December 20, 2008

Worries...

Things can change in an instant. Up until now, that thought of becoming a mother has been nothing but fun, exciting, and hard to comprehend, but today...today, I'm nervous. A mom! I've never been a mom before. I have a great one, and know so many great ones and worry that I won't be able to live up to that. I worry that I'm going to wake up to a baby with a 103 degree temperature and not know what to do. I'm afraid my kid's going to be unhappy. I'm afraid to be a bad mommy! I worry that I won't know the answers to their questions, that I'll forget to do their laundry, that I'll name them something stupid, that I'll forget to kiss them everyday, that I'll accidently forget to feed them, that I'll get frustrated, that I'll be one of those "yelling mommies in the store", but most of all, that I'll forget how important my job is....that I'll not live up to this amazing, eternal, and terrifyingly humbling experience that's awaiting me. I think I need my mommy.

4 comments:

Jeanette said...

Don't worry. You will be a wonderful mom. Just look at the example we grew up with. With that example I don't think you can be anything but great. Plus Mom will be there to call when the baby is sick. Your kid won't be unhappy because besides his two loving parents he will have several grandparents and TONS of aunts and uncles who will love him tremendously. You don't have to know all the answers to his questions. Who cares if you forget to do the laundry. You won't name him something stupid because I will name him. :) He'll get more kisses in a day then he'll know what to do with. You won't forget to feed him because he'll let you know if you do. It's normal to get frustrated and if you make a mistake and yell at him then you get the opportunity to apologize to him for yelling. I think too many parents try to give their children the idea that they don't make mistakes and therefore don't apologize to their children but I think that's important to do when you make a mistake.
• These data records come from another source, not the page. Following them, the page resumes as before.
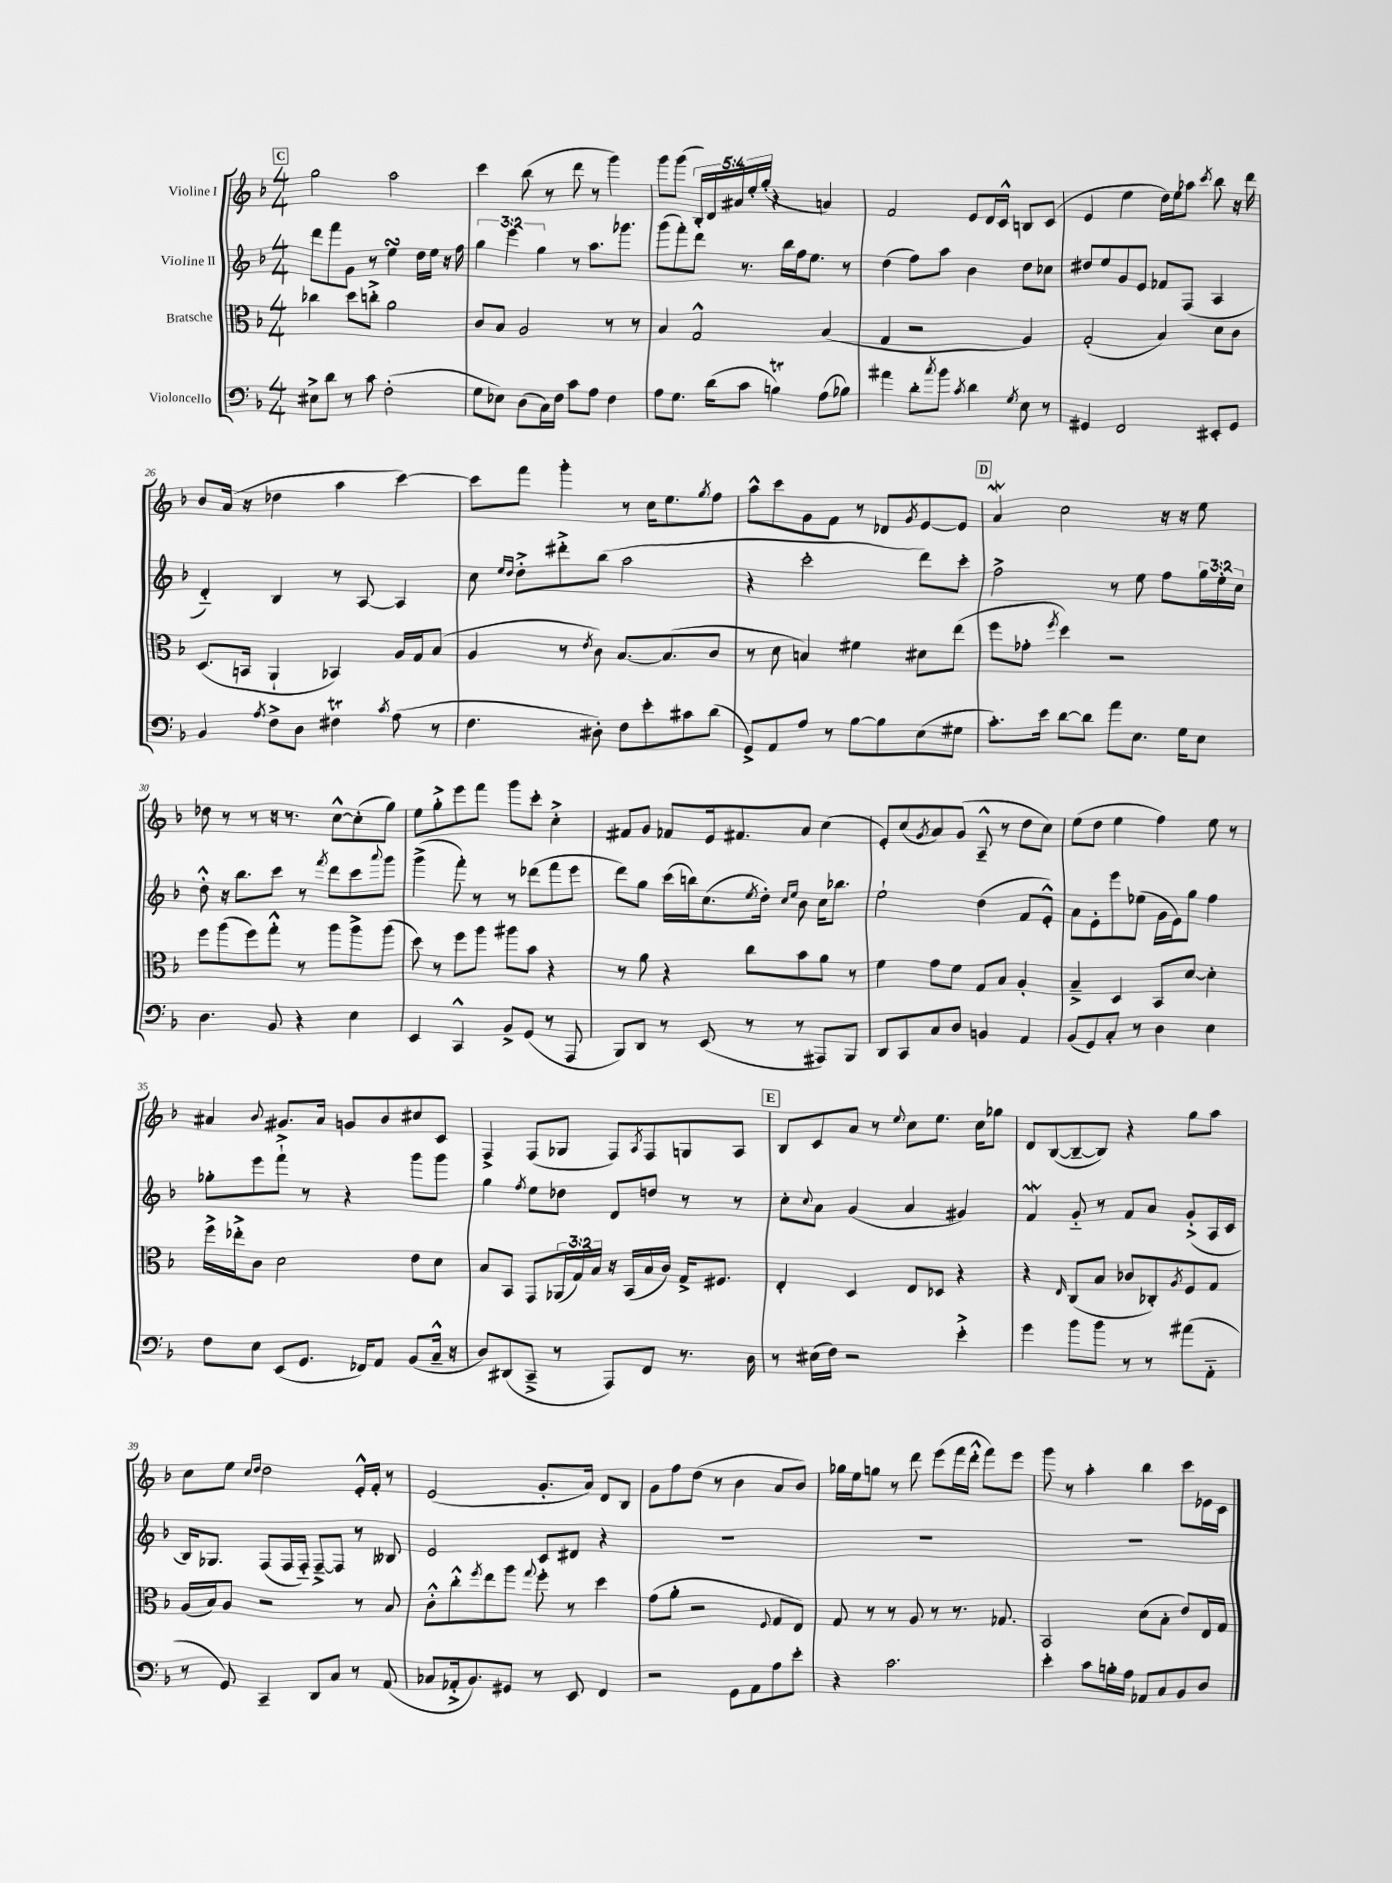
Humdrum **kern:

**kern	**kern	**kern	**kern
*staff4	*staff3	*staff2	*staff1
*clefF4	*clefC3	*clefG2	*clefG2
*k[b-]	*k[b-]	*k[b-]	*k[b-]
*M4/4	*M4/4	*M4/4	*M4/4
8E#^	4cc-	8ddd	2gg
8d	.	8fff	.
8r	8dd	8g	.
8c	8cc'^	8r	.
(2F'	2a	4ee	2aa
.	.	16dd	.
.	.	16ee	.
.	.	16r	.
.	.	16ff	.
=	=	=	=
8G	8c	6gg	4ccc
8E-)	8B-	.	.
.	.	6eee	.
(8D	2A	.	(8bb-
.	.	6gg	.
16C)	.	.	8r
16F	.	.	.
8c	.	8r	8ddd
8A	.	8.aa	8r
4F	8r	.	4ggg)
.	.	8.ggg-	.
.	8r	.	.
=	=	=	=
8A	4B-	(8ggg	8ggg
8.G	.	8fff')	(8ggg
.	2G^^	8ddd	20B-')
.	.	.	20d
(16d	.	.	.
.	.	.	20a#
8c	.	8.r	.
.	.	.	20ee'
.	.	.	(20gg'
4B)	.	.	4r
.	.	16bb-	.
.	.	16ff	.
.	.	8.ee	.
(8A	(4B-	.	4a)
8B-)	.	8r	.
=	=	=	=
4a#	4G	(4dd	2f
8d'	2r	8ff)	.
8qcc	.	.	.
8b-	.	8aa	.
8qc	.	.	.
4d	.	4b-	8e
.	.	.	16d
.	.	.	16c^^
8qG	.	.	.
8E	4A)	8dd	8B
8r	.	8cc-	(8c
=	=	=	=
4GG#	(2G'	8dd#	4e
.	.	8ee	.
2FF	.	8g	4ee
.	.	8e	.
.	4B-)	8f-	16dd)
.	.	.	16ee
.	.	(8F	8aa-
.	.	.	8qccc
8EE#'	8d	4A	8bb-
8GG#	8c	.	16r
.	.	.	16ddd
=	=	=	=
4BB-	(8.D	4d'~)	8b-
.	.	.	(16a
.	16BB	.	16r
8qA	.	.	.
8F^	4AA`	4B-	4dd-
8D	.	.	.
4F#	4BB-)	8r	4aa
.	.	[8A	.
8qc	.	.	.
(8A	16A	4A]	[4ccc)
.	16G	.	.
8r	(8B-	.	.
=	=	=	=
4.F	4A	8cc	8ccc]
.	.	16qqee	.
.	.	16qqdd	.
.	.	8dd'^	8fff
.	8r	8ddd#'^	4ggg'
.	8qe	.	.
8D#')	8c)	(8bb-	.
8F	[8.B-	2aa	8r
8e'	.	.	16cc
.	(8.B-]	.	8.ee
8c#	.	.	.
.	.	.	8qgg
(8d	8c	.	8ff
=	=	=	=
8GG^)	8r	4r	8aa^^
8AA	8d	.	8ccc
8A	4B)	2ccc'	8g
8r	.	.	8f
[8B-	4f#	.	8r
8B-]	.	.	8d-
.	.	.	8qg
(8E	8d#	8ddd)	[8e
8G#	(8ee	8ccc'	8e]
=	=	=	=
8.c')	8ff	2ff^	4a
.	8g-'	.	.
16e	.	.	.
.	8qff	.	.
[8d	4dd)	.	2cc
8d]	.	.	.
8a	2r	8r	.
8.E	.	8ee	.
.	.	8ff	16r
16G	.	.	16r
8E	.	24gg	8ee
.	.	24ee'	.
.	.	24cc	.
=	=	=	=
4.D	8ff	8dd'^^	8dd-
.	(8aa	16r	8r
.	.	8.bb-	.
.	8ff)	.	8r
8BB-	8gg'^^	8ccc	16r
.	.	.	8.r
4r	8r	8r	.
.	.	8qfff	.
.	8aa	8ddd	[8cc^^
4E	8aa^	8ccc	(8cc']
.	.	8qqaaa	.
.	(8aa	8ggg	8gg)
=	=	=	=
4EE	8dd)	(4ggg^	8ee
.	8r	.	8gg'^
4CC^^	8ff	8fff')	8eee
.	8aa	8r	8fff
8BB-^	8aa#	8r	8ggg
(8GG	8b-	(8ddd-	8ccc'
8r	4r	8fff	4cc'^
8AAA	.	8eee	.
=	=	=	=
8BBB-)	8r	8ddd)	8f#
8DD	8a	8gg	8g
8r	4r	(16ccc	8f-
.	.	16bb)	.
(8EE	.	(8.cc	16e
.	.	.	8.f#
8r	8cc	.	.
.	.	8qee	.
.	.	16dd')	.
.	.	16qqcc	.
.	.	16qqee	.
8r	8b-	8b-	8a
8AAA#)	8a	16cc	(4cc
.	.	8.bb-	.
8BBB-	8r	.	.
=	=	=	=
8DD	4f	2ee`	8e')
8CC	.	.	(8cc
.	.	.	8qg
8C	8g	.	8a)
8D	8f	.	(8g
4BB	8G	(4dd	8A~^^
.	8B-	.	8r
4AA	4A'	8f	8dd
.	.	8e'^^)	8cc)
=	=	=	=
(8BB-	4B-~^	8a	(8ee
8GG)	.	8e'	8dd
8C'	4D	8eee	4ee
8r	.	(8ee-	.
4D	8BB-	16g	4ff)
.	.	16e)	.
.	[8d	8gg	.
4E	4d']	4ff	8ee
.	.	.	8r
=	=	=	=
8F	16ff^	8gg-'	4a#
.	16ee-'^	.	.
8E	8c	8eee	.
.	.	.	8qqb-
(8EE	2d	8fff`^	8.g#
8.GG	.	8r	.
.	.	.	16a#
.	.	4r	8g
16FF-)	.	.	.
8AA	.	.	8b-
(8BB-	8e	8ggg	8cc#
16C~^^	8d	8ggg	8c
16r	.	.	.
=	=	=	=
8D)	8B-	4gg	4F^
(8DD#	8BB-	.	.
.	.	8qff	.
8CC~^	8GG	8ee	(8F
8r	(24AA-	8dd-	8G-
.	24G)	.	.
.	24B-	.	.
8AAA)	16r	8d	8F)
.	(16BB-	.	.
.	.	.	8qA
8FF	16B-	8dd	8F
.	16c)	.	.
8.r	16G^	8r	8G
.	8.F#	.	.
.	.	8r	8A
16D	.	.	.
=	=	=	=
8r	4E'	8cc'	8B-
.	.	8qqcc	.
(16E#	.	8a	8c
16F)	.	.	.
2r	4D	(4g	8a
.	.	.	8r
.	.	.	8qqee
.	8E	4a	8cc
.	8D-	.	8.ee
4e'^	4r	4g#)	.
.	.	.	16cc
.	.	.	8gg-
=	=	=	=
4g	4r	4f	8d
.	.	.	([8B-
.	16qqE	.	.
8b-	(8C	8g'~	8B-~_
8b-	8B-	8r	8B-])
8r	8c-	8f	4r
8r	8C-')	8a	.
.	8qA	.	.
(8a#	8F	(8g'^	8gg
8AA'~	8G	16A	8aa
.	.	16c	.
=	=	=	=
8r	(16A	16B-)	8cc
.	16B-)	8.G-	.
8GG)	8A	.	8ee
.	.	.	16qqcc
.	.	.	16qqdd
4CC~	2r	(8F	2dd
.	.	16F	.
.	.	16F'~)	.
8DD	.	[8F~^	.
8C	.	8F]	.
8r	8r	8r	16e'^^
.	.	.	16f'
(8AA	8B-	8B--	8r
=	=	=	=
8C-	8c'^^	2e	(2e
16AA-'^	8cc'^^	.	.
8.BB-)	.	.	.
.	8qff	.	.
.	8ee	.	.
8GG#	8aa	.	.
.	8qqgg	.	.
8r	8ff'	8c	8.g'
8EE	8r	8d#	.
.	.	.	16a)
4FF	4dd	4r	8d
.	.	.	8B-
=	=	=	=
2r	(8g	1r	8g
.	8a'	.	8ff
.	2r	.	(8dd
.	.	.	8r
8GG	.	.	4b-
8AA	.	.	.
.	8qqF	.	.
8A	8G	.	8a
8e'	8E)	.	8b-)
=	=	=	=
4r	8G	1r	16gg-
.	.	.	16ee
.	8r	.	8gg
2.c	8r	.	8r
.	8A	.	8ddd
.	8r	.	(8eee
.	8.r	.	16fff
.	.	.	16ddd'^^
.	.	.	8fff)
.	8.G-	.	.
.	.	.	8eee
=	=	=	=
4e'	2BB-	1r	8ggg
.	.	.	8r
8c	.	.	4aa'
16B'	.	.	.
16A	.	.	.
8AA-	(8d	.	4bb-
8C	8B-'	.	.
8BB-	8e)	.	8ccc
8D	16E	.	16e-
.	16G	.	16c
==	==	==	==
*-	*-	*-	*-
It shows them that it's okay to make mistakes and a good example of repentance. It may be normal to be nervous but you have no reason to fear.

Anonymous said...

Umm... I'm pretty sure I'm done (almost) all of those things. But I know I'm still a good mom. I think you can't go into it with the idea that you'll screw it all up, but you also have to let go of the hope that you will be the first and only perfect mother that ever was. Neither of those things will happen. But you... will be fantastic.

Jennifer said...

You will wake up to a baby with a 103 temp. You won’t know what to do. It will be in the middle of the night on a Sunday. On Christmas Eve. During a snowstorm, a power outage, and when your gas tank is empty.

Your kid will be unhappy at one point or another. There may be days that you are, indeed, a bad mommy. Because kids just know which buttons to push. You won’t know the answers to their questions, sometimes. You will forget to do their laundry. And it will probably be right before a big game or dance recital. Some creep will find a stupid nickname for whatever name you choose. You may one day forget to kiss them, and it just might be on a day that they need it most. You will forget to pack Cheerios in your bag on the day your baby is their crankiest. You will get frustrated. Often. Some day, as much you hope otherwise, you will be one of those yelling moms at the store. And someone will shake their head at you for being to harsh. Someone else will shake their head at you for being too lenient.

On the day you come home from the hospital, they’ll send you home with a list of baby-related instructions. How to clean their belly button. How many times a day they should be pooping. What the instruction manual won’t talk about is… how projectile vomit can stretch down a hallway. How sleep deprivation can make you very scary to be around. How you will never own anything nice again, at least until they move out. How when you yell at your kid for the first time, you might just have to go to your room and shed a few tears of your own.

Motherhood is frightening. Daily. But the good days will far outnumber the bad.

timpani76 said...

I agree with Jennifer, no matter how you discipline your child, someone will always be standing nearby shaking their head. Forget them!

I tried to find experts on particular things among my friends and my relatives. My sister was the nursing and attachment parenting expert. My mom was the, "did this happen to you?" expert. I can't remember everything, but I asked her a lot of little questions. I also asked Liz S. a lot of little questions too.

I also found a lot of 3AM and the baby won't stop crying answers on babycenter.com from other moms who were also up at 3am and chatting in one of their chat rooms.

If you need a food allergy expert, that's me ;) I had the wonderful experience of rushing a 5 month old whose throat was swelling shut to the ER in the middle of the night because I did not understand his milk allergy. Now I know!